Verdiği seminer ve konferanslar ile adından sıkça söz ettiren eğitimci-yazar Tarık Sezai Karatepe gençlere yönelik çalışmaları ile biliniyor. Milli şuuru uyandırmak ve gençlere tarihini anlatarak bilinmeyen değerleri gün yüzüne çıkaran yazarın “Yüreğimde Bir Sızı, Sen Yoksun Diye, Henüz On Dördündeydi” adlı 3 kitabı ise okuyucuları ile buluştu.
Bonzaiden ölmek Müslümana yakışmaz
Toplumsal birçok sorunu ele alarak okuyucuları ile buluşturan yazar yeni eserleri ile toplumun her kesiminden vatandaşa ulaşarak adeta bir Müslümanın yol haritasını çiziyor. Yazar Henüz On Dördündeydi adlı kitabında toplumun en büyük sorunlarından birisi olan madde kullanımı hakkında şu ifadelere yer veriyor, “Selamsız toplum suça müsaitti. Herkes ölecek yaştaydı; lakin bonzaiden ölmek Müslümana yakışmazdı. Bu küresel bir savaştı ve ülkesi bu savaşı kaybetmişti.”
İnsanı insan yapan değerler pazara düştü
Yüreğimde Bir Sızı adlı eserinde ise Kudüs için kaleme aldığı bir bölümde şu ifadelere yer veriyor, “Zehirli oklar, aldığı kılıç darbeleri, amansız yaralar, acının her türlüsünü görmüş yorgun zihni, zayıf düşürmüştür bedenini. Bir ölür, bin doğarızın kudretli sultanının, ruhu bedenden ayrılmakta.

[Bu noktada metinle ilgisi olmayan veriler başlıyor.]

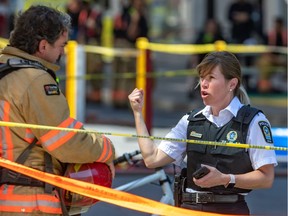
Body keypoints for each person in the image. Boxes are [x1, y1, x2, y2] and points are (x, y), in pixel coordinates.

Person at [128, 51, 277, 215]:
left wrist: (226, 179)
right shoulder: (190, 121)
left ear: (232, 84)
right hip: (189, 209)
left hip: (230, 210)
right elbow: (152, 159)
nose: (203, 84)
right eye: (202, 77)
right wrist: (137, 113)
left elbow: (266, 178)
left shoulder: (254, 121)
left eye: (211, 78)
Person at [0, 5, 115, 215]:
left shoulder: (4, 71)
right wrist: (106, 148)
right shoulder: (35, 80)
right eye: (61, 45)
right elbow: (64, 141)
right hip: (30, 200)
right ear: (43, 46)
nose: (63, 52)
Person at [256, 17, 287, 93]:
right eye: (276, 25)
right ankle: (264, 88)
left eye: (279, 26)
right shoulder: (269, 36)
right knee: (263, 63)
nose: (277, 27)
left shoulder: (286, 36)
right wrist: (273, 58)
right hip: (270, 59)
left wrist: (281, 59)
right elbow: (264, 50)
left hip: (284, 59)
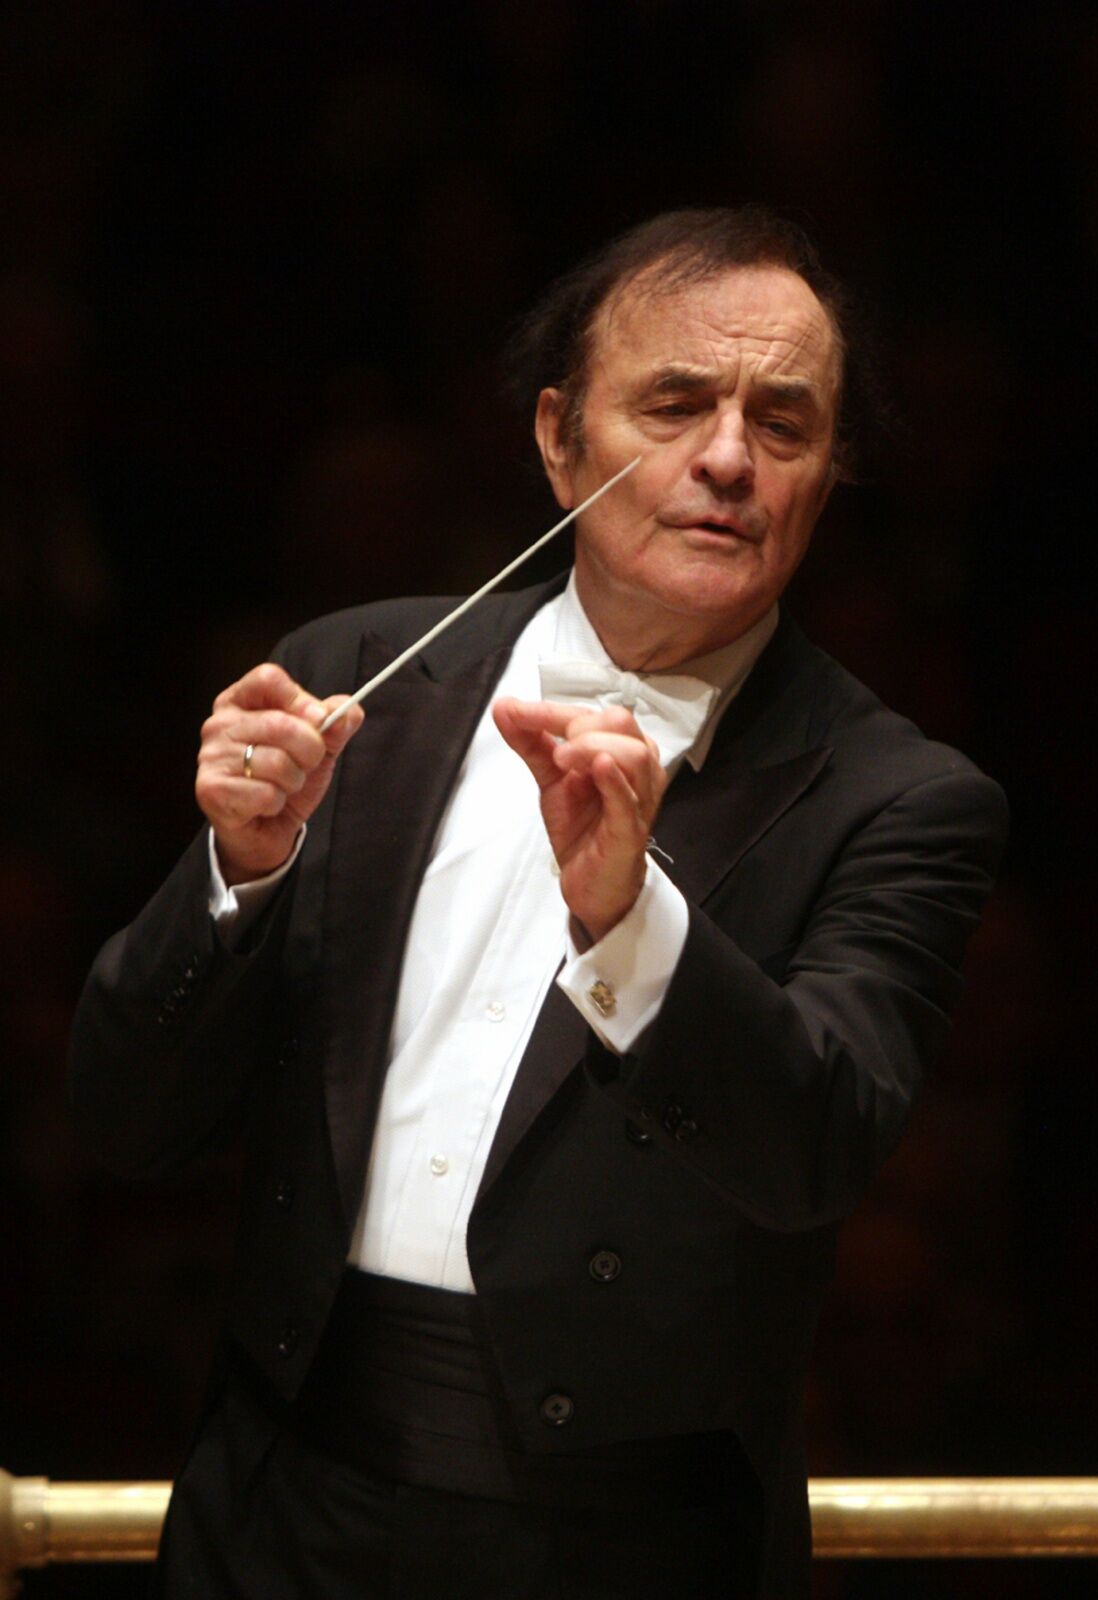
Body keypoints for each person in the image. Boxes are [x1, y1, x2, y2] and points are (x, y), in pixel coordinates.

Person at [70, 206, 1007, 1599]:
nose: (730, 461)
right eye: (676, 404)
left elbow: (816, 1150)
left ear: (829, 474)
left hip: (621, 1545)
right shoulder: (357, 678)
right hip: (279, 1502)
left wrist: (633, 924)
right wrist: (239, 875)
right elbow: (126, 1119)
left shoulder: (898, 797)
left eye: (786, 424)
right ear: (557, 438)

Modern çağlara sarsılmaz bir Hamza bırakmaktadır, insanlıktan yana. Selahaddin! Dön gayri, parçalanmış coğrafyama!” Sen Yoksun Diye adlı eserinde ise şu ifadelere yer veriyor, “Ey Âlemlere Rahmet Olan! Yokluğunda sahte liderler dolaşıyor, sağda solda, “Kurtuluş bende!” diyor, her biri. Halklarını atıyorlar gayyaya bilerek, isteyerek. İzmler çöplüğüne döndü dünya!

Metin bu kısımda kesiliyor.